According to the team of researchers, llamas’ antibodies have proven to be effective in fighting off up to 60 strains of the HIV virus. This would be a landmark success in medicine in the fight against HIV/AIDS.
Ever since the first reported case of HIV infection, the medical science fraternity all over the world has been in a tight race to come up with a vaccine or a cure for the fatal disease. The closest to HIV vaccine and AIDS’ cure that medical scientists have gotten, is by coming up with treatments that only relieves the symptoms and delays its progression.
Dr. Laura McCoy from UCL, who was also the lead researcher for the team said that llamas’ antibodies produce “neutralizing antibodies,” that are absent in the human body. Also in the team, was Prof Robin Weiss, an HIV expert and Theo Verrips, an expert in llama antibodies.
The trio discovered a combination of four antibodies present in llamas that can destroy up to 60 strains of the HIV virus.
Dr. McCoy said, “This shows that immunization can induce potent and broadly neutralizing antibodies in llamas with features similar to human antibodies, and provide a framework to analyze the effectiveness of immunization protocols.”

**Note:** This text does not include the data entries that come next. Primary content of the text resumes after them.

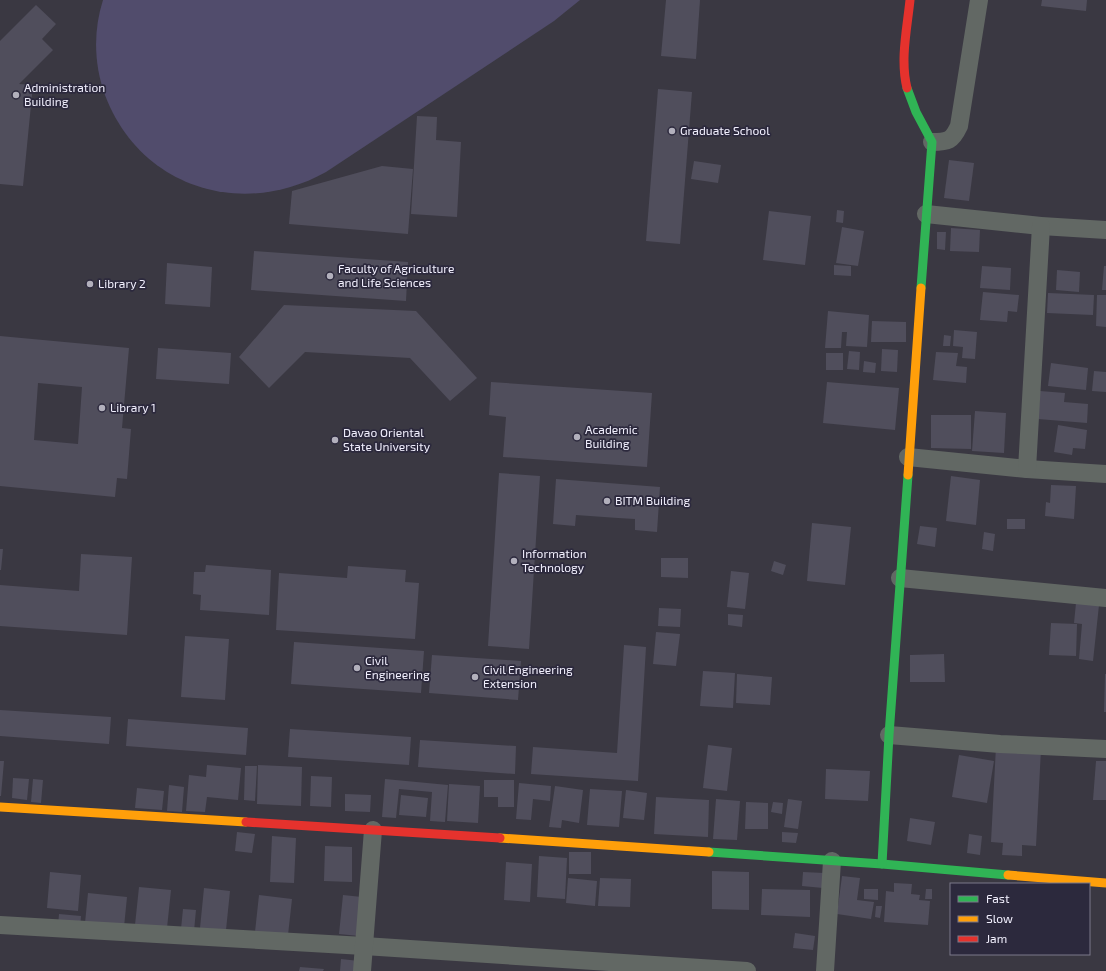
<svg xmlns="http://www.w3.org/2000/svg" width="1106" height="971" viewBox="0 0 1106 971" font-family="'Exo 2',sans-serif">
<rect width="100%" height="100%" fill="#3a3842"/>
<path fill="#514c6c" d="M103 0H580L554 21 326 172C242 219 140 188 105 95 94 65 93 31 103 0Z"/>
<g fill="#504e5c" fill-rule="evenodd">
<path d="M666 0H700L696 59 661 56Z"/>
<path d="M1042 0H1087L1086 11 1041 6Z"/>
<path d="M36 5 56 24 42 39 53 50 19 84 33 85 23 186 0 184V41Z"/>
<path d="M658 89 692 92 680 244 646 241Z"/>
<path d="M417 116 437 117 436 140 461 142 457 217 411 214Z"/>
<path d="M949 160 974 163 969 201 944 198Z"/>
<path d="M694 161 721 165 718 183 691 179Z"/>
<path d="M382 166 413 169 408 234 289 224 292 191Z"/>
<path d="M837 210 844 211 843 223 836 222Z"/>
<path d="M769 211 811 216 805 265 763 260Z"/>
<path d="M842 227 864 231 858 266 836 263Z"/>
<path d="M951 228 980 230 979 252 950 251Z"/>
<path d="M937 232H946L945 250 937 249Z"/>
<path d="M254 251 408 262 406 301 251 290Z"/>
<path d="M167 263 212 267 210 307 165 304Z"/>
<path d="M834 265 851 266V276L834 275Z"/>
<path d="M982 266 1011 268 1010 290 980 288Z"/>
<path d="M1104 266H1106V290H1102Z"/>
<path d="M1057 270 1080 272 1079 292 1056 290Z"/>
<path d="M983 292 1019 295 1017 312 1008 311 1007 322 980 320Z"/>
<path d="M1048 293 1094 295 1093 315 1047 313Z"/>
<path d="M1097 295H1106V327L1096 326Z"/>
<path d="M284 305 416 311 477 378 450 401 410 358 305 352 269 388 239 357Z"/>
<path d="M828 311 869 315 867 347 846 346 847 332H842L841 348H825Z"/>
<path d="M872 321 906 322V342H871Z"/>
<path d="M954 330 977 332 975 359 962 358 963 347 953 346Z"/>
<path d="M944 335 951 336 950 346H943Z"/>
<path d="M0 336 129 348 122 428 131 429 127 479 117 478 115 497 0 486ZM38 383 82 387 78 444 34 440Z"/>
<path d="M158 348 231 353 229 384 156 379Z"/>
<path d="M882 349 898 350 897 372 881 371Z"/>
<path d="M849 351 860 352 859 370 847 369Z"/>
<path d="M936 352 958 353 956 366 967 367 966 383 933 380Z"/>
<rect x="826" y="353" width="17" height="17"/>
<path d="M864 361 876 363 875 373 863 372Z"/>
<path d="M1051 363 1088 368 1086 390 1048 386Z"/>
<path d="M1094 371 1106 372V392L1092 391Z"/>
<path d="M491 382 652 393 647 467 503 457 506 417 489 415Z"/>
<path d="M827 382 899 388 895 430 823 423Z"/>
<path d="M1040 391 1065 393 1064 402 1088 404 1087 423 1038 419Z"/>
<path d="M975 411 1006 413 1004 453 972 451Z"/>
<path d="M931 415H971V449L931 448Z"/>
<path d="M1058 425 1087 430 1085 449 1073 448 1072 455 1054 452Z"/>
<path d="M499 473 540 476 529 649 488 646Z"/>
<path d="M951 476 980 480 976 525 946 521Z"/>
<path d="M556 479 660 487 657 532 635 530V519L618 518 576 515 575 526 553 524Z"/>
<path d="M1051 485 1076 486 1074 519 1045 516 1046 502 1050 503Z"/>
<rect x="1007" y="519" width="18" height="10"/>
<path d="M812 523 851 527 845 585 807 581Z"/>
<path d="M920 526 937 528 935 547 917 544Z"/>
<path d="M984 532 995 534 993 551 982 549Z"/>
<path d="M0 549H3L1 570H0Z"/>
<path d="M81 554 132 557 127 635 0 626V585L79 591Z"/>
<path d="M661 558H688V578L661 577Z"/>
<path d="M774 561 786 565 783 575 771 571Z"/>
<path d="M206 565 271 570 269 615 200 610 201 595 193 594 194 572H205Z"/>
<path d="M348 566 406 570 405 582 419 583 415 639 276 630 279 573 347 578Z"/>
<path d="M731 571 749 573 745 609 727 607Z"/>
<path d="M1076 603 1099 605 1093 661 1079 659 1082 624 1074 623Z"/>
<path d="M659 608 681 609 680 627 658 626Z"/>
<path d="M728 614 743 615 742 627 728 625Z"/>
<path d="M1051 623 1077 624 1076 656 1049 655Z"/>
<path d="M656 632 680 634 676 666 653 664Z"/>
<path d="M185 636 229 639 225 700 181 697Z"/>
<path d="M294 642 424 651 421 693 291 684Z"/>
<path d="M624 645 646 647 638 781 531 774 533 747 617 753Z"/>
<path d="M944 654 945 682H910V655Z"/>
<path d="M432 655 521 661 518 700 429 693Z"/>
<path d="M703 671 735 673 733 708 700 706Z"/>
<path d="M737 674 772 677 770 705 736 703Z"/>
<path d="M1105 674H1106V712H1104Z"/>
<path d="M0 710 111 717 109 744 0 736Z"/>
<path d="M128 719 248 728 246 755 126 746Z"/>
<path d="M290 729 411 737 409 765 288 757Z"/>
<path d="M420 740 516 746 515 774 418 767Z"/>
<path d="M708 745 732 748 727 791 703 788Z"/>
<path d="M996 746 1041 749 1036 846 1022 845V856L1002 855 1003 843 991 842Z"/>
<path d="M959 755 994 761 987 803 952 797Z"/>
<path d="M0 761H4L1 796H0Z"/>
<path d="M1096 761H1106V800H1093Z"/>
<path d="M207 765 241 768 238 800 207 797 205 812 186 811 189 775 206 777Z"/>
<path d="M258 765 302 767 301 806 257 804Z"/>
<path d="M245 766H257L255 801 244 800Z"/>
<path d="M826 769 870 771 868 801 825 799Z"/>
<path d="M311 776 332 777 331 807 310 806Z"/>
<path d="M13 778 29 779 27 800 12 798Z"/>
<path d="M33 779 43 780 41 803 31 802Z"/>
<path d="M385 779 448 785 445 822 430 821 432 792 399 789 396 818 382 817Z"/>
<path d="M484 780H514V807H498V797H484Z"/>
<path d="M519 783 551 786 550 801 533 799 531 820 516 819Z"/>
<path d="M449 784 480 786 478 823 447 821Z"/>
<path d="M169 785 184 787 182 812 167 811Z"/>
<path d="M555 786 583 790 579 823 562 820 561 828 549 827Z"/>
<path d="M137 788 164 791 162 810 135 808Z"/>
<path d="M590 789 622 791 619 827 587 825Z"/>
<path d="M626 790 647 793 644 820 623 818Z"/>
<path d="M345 794 371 795 370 812 345 811Z"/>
<path d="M401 795 428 798 426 817 399 815Z"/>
<path d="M656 797 709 800 708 837 654 834Z"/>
<path d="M716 799 740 801 737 840 713 839Z"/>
<path d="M788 799 802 801 798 829 784 827Z"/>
<path d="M746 802 768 803V829H745Z"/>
<path d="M773 802 783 803 782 814 771 812Z"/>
<path d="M910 818 935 822 931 845 907 841Z"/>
<path d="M237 832 255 834 252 853 235 851Z"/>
<path d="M782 832 798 833 796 843 782 842Z"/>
<path d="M969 834 982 836 980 855 967 853Z"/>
<path d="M272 836 296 838 294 883 270 882Z"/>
<path d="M325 846 352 847V882L324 881Z"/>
<rect x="569" y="852" width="22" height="22"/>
<path d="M539 856 567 858 565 899 537 897Z"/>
<path d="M506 862 532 864 530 902 504 900Z"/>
<path d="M712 871 749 872V910L712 909Z"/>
<path d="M50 872 81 875 78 911 47 908Z"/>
<path d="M803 872 824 873 823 888 802 886Z"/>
<path d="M842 876 860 878 857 900 874 902 871 919 837 914Z"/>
<path d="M568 878 597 881 595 906 566 903Z"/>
<path d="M600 878 631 879 630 907 598 906Z"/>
<path d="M894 883 912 884 911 894 920 895 919 900 930 901 928 925 884 922 886 891 894 892Z"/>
<path d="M139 887 171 890 167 928 135 925Z"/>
<path d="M204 888 230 891 226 930 200 928Z"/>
<path d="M762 889 810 890V917L761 915Z"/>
<path d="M864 889H878V900L864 899Z"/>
<path d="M926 889H932V899H925Z"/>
<path d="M88 893 127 897 124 927 85 923Z"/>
<path d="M259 895 292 899 288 935 255 932Z"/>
<path d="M343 895 362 897 359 936 339 934Z"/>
<path d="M876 906H882L880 918 875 917Z"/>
<path d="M183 909 196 910 194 931 181 929Z"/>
<path d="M59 914 81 916 80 928 58 926Z"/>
<path d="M795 933 815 936 813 950 793 948Z"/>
<path d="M341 959 359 961 358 971H340Z"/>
<path d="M300 967 324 969 323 971H299Z"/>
</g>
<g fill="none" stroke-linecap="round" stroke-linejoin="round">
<g stroke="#626864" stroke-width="18">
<path d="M932 142C948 142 952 141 959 126L979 0"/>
<path d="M926 214 1041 226 1106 230"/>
<path d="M908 457 1027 469 1106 474"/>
<path d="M1027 469 1041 226"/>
<path d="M900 578 1106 598"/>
<path d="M889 735 1000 744 1106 749"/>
<path d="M0 925 364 946 747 971"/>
<path d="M362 971 373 830"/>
<path d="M825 971 832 861"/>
</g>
<g stroke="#30b455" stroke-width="9">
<path d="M907 88 916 112 932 142 921 288"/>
<path d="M709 852 882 864 1008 875"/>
<path d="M882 864 889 735 908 475"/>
</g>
<g stroke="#ff9f0a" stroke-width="9">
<path d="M908 475 921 288"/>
<path d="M0 807 246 822"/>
<path d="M500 838 709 852"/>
<path d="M1008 875 1106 883"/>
</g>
<g stroke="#e5322d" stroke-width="9">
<path d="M907 88C900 60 907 29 910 0"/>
<path d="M246 822 500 838"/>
</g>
</g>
<g fill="#b2b0bc" stroke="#2c293d" stroke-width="1.5">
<circle cx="16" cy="95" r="4"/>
<circle cx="672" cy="131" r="4"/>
<circle cx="330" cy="276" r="4"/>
<circle cx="90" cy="284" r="4"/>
<circle cx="102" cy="408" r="4"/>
<circle cx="577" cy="437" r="4"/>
<circle cx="335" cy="440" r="4"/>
<circle cx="607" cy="501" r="4"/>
<circle cx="514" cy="561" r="4"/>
<circle cx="357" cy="668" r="4"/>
<circle cx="475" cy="677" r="4"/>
</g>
<g text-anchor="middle" stroke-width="3.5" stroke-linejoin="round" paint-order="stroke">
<g font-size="12" fill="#f2f0fe" stroke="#2c293d" text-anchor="start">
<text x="24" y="92">Administration<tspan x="24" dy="14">Building</tspan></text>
<text x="680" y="135">Graduate School</text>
<text x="338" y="273">Faculty of Agriculture<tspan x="338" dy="14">and Life Sciences</tspan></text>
<text x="98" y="288">Library 2</text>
<text x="110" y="412">Library 1</text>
<text x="585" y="434">Academic<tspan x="585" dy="14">Building</tspan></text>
<text x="343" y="437">Davao Oriental<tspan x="343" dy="14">State University</tspan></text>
<text x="615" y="505">BITM Building</text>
<text x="522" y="558">Information<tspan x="522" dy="14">Technology</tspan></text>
<text x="365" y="665">Civil<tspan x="365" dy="14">Engineering</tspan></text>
<text x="483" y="674">Civil Engineering<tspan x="483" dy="14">Extension</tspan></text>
</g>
</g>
<rect x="950" y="883" width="140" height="72" fill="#2c293d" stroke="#7b798a"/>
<rect x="958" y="896" width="20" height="6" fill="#30b455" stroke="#7b798a"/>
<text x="986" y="903" font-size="12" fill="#f2f0fe">Fast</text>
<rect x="958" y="916" width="20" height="6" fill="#ff9f0a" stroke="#7b798a"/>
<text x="986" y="923" font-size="12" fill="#f2f0fe">Slow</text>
<rect x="958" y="936" width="20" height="6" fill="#e5322d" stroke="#7b798a"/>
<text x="986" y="943" font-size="12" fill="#f2f0fe">Jam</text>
</svg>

However, it is impossible for the human body to produce llamas’ antibodies. Hence, researchers are floating the idea of possibly injecting llama’s antibodies into the human body, but critics argue that this could lead to undesirable reactions by the human body. Thus, they have resolved to come up with a more effective and safe ways of conducting such procedures.
One of the possible solutions presented so far by scientists is to have the llamas’ antibodies genetically modified. By editing their genes and influence how those cells will work when inside the human body.
Stats from the World Health Organization (WHO) show that ever the first reported case of HIV infection, there has now been up to 78 million people infected with HIV virus. Out of this figure, 39 million people have succumbed to the virus. It is estimated that by the end of 2013, up to 35 million (33.2 – 37.2 million) people were reported living with the virus.
Sub-Saharan Africa has been the hardest hit region with the HIV virus compared to other parts of the world. According to WHO, 71% of the people in the world living with the virus, are in sub-Saharan Africa. That translates to about 1 person in every 20 adults has the virus.